O Paysandu Sport Club, uma das instituições mais tradicionais do futebol paraense, atravessa um momento crítico em sua trajetória financeira. Enquanto a recuperação judicial protocolada na Justiça indica uma dívida de R$ 16 milhões, investigações e fontes internas afirmam que o verdadeiro passivo do clube pode ultrapassar os R$ 75 milhões. Essa discrepância revela um cenário alarmante, resultado de uma administração marcada por decisões financeiras frágeis e anos de descontrole.
A Recuperação Judicial e Suas Implicações
A recuperação judicial surge como uma alternativa para que o Paysandu renegocie suas obrigações financeiras e evite a falência. Entretanto, a diferença entre a dívida declarada e a real suscita preocupações sobre a transparência e a viabilidade do processo. Frederico Carvalho, ex-diretor de futebol, enfatiza que os números apresentados não refletem a totalidade das obrigações do clube, alertando que a soma de passivos trabalhistas e fiscais pode facilmente elevar a dívida para além dos 70 milhões de reais.
Crise Financeira: Antecipação de Receitas e Risco Esportivo
O agravamento da crise financeira do Paysandu pode ser atribuído à prática de antecipar receitas futuras para cobrir despesas imediatas, uma tática que se tornou comum no futebol brasileiro. Embora essa estratégia possa oferecer alívio temporário, ela expõe o clube a um risco elevado de colapso financeiro. Segundo o advogado Petterson Sousa, essa abordagem demonstra um desequilíbrio financeiro que compromete a saúde fiscal do Paysandu a longo prazo.
A Ilusão de Sustentabilidade
A tentativa de assegurar a permanência em divisões superiores do Campeonato Brasileiro, visando maiores receitas de televisão e patrocínios, acabou se revelando uma armadilha.

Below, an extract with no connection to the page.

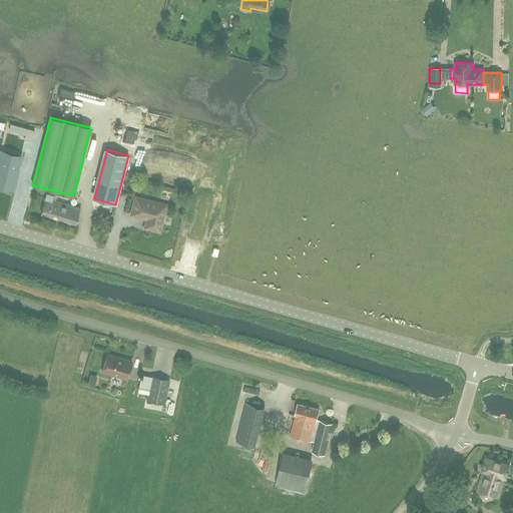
[(0,163),(0,186),(10,189),(19,155),(3,151),(0,163)]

O rebaixamento do clube transformou uma situação já delicada em um verdadeiro colapso financeiro, resultando em um agravamento da crise e colocando em xeque o futuro do Paysandu.
Teia Política e Falta de Transparência
De acordo com Frederico Carvalho, a crise financeira do clube não pode ser atribuída a uma única gestão, mas sim a um sistema político que se perpetuou por mais de uma década. Ele ressalta que, apesar das trocas de presidentes, as práticas de gestão não mudaram, priorizando soluções imediatas em detrimento de uma governança sustentável. Nomes como Maurício Ettinger e Roger Aguilera são citados como figuras centrais nesse contexto, com Aguilera tendo exercido funções estratégicas que o tornaram ciente da real situação financeira do Paysandu.

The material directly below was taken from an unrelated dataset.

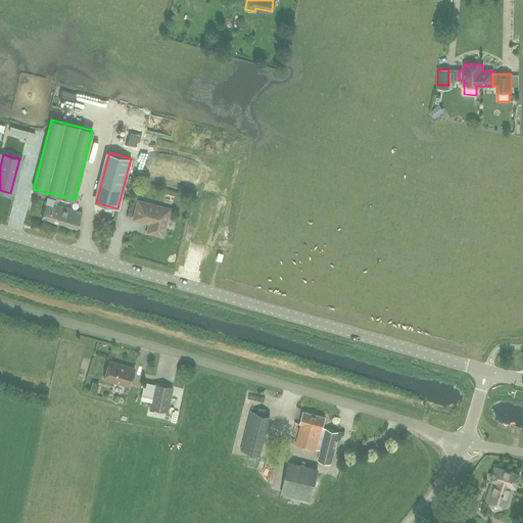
[(82,211),(53,203),(54,199),(48,197),(47,201),(46,201),(42,218),(78,228),(82,211)]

Falta de Prestação de Contas e Auditorias Contestadas
A ausência de uma prestação de contas clara tem sido uma crítica recorrente entre os bastidores do clube. Frederico Carvalho relata que, mesmo em anos de arrecadação expressiva, as contas não se equilibravam. A troca constante de auditores quando irregularidades eram apontadas sinaliza uma falta de compromisso com a transparência financeira, minando a confiança dos torcedores e investidores na gestão do Paysandu.
Conclusão: Um Futuro Incerto
Diante de um cenário tão preocupante, o Paysandu enfrenta não apenas desafios financeiros, mas também a necessidade urgente de uma reestruturação na gestão. A transparência, a responsabilidade e um planejamento financeiro sólido serão cruciais para que o clube possa se recuperar e evitar um colapso definitivo. A torcida e os stakeholders aguardam com expectativa as próximas movimentações que poderão definir o futuro do Papão no futebol brasileiro.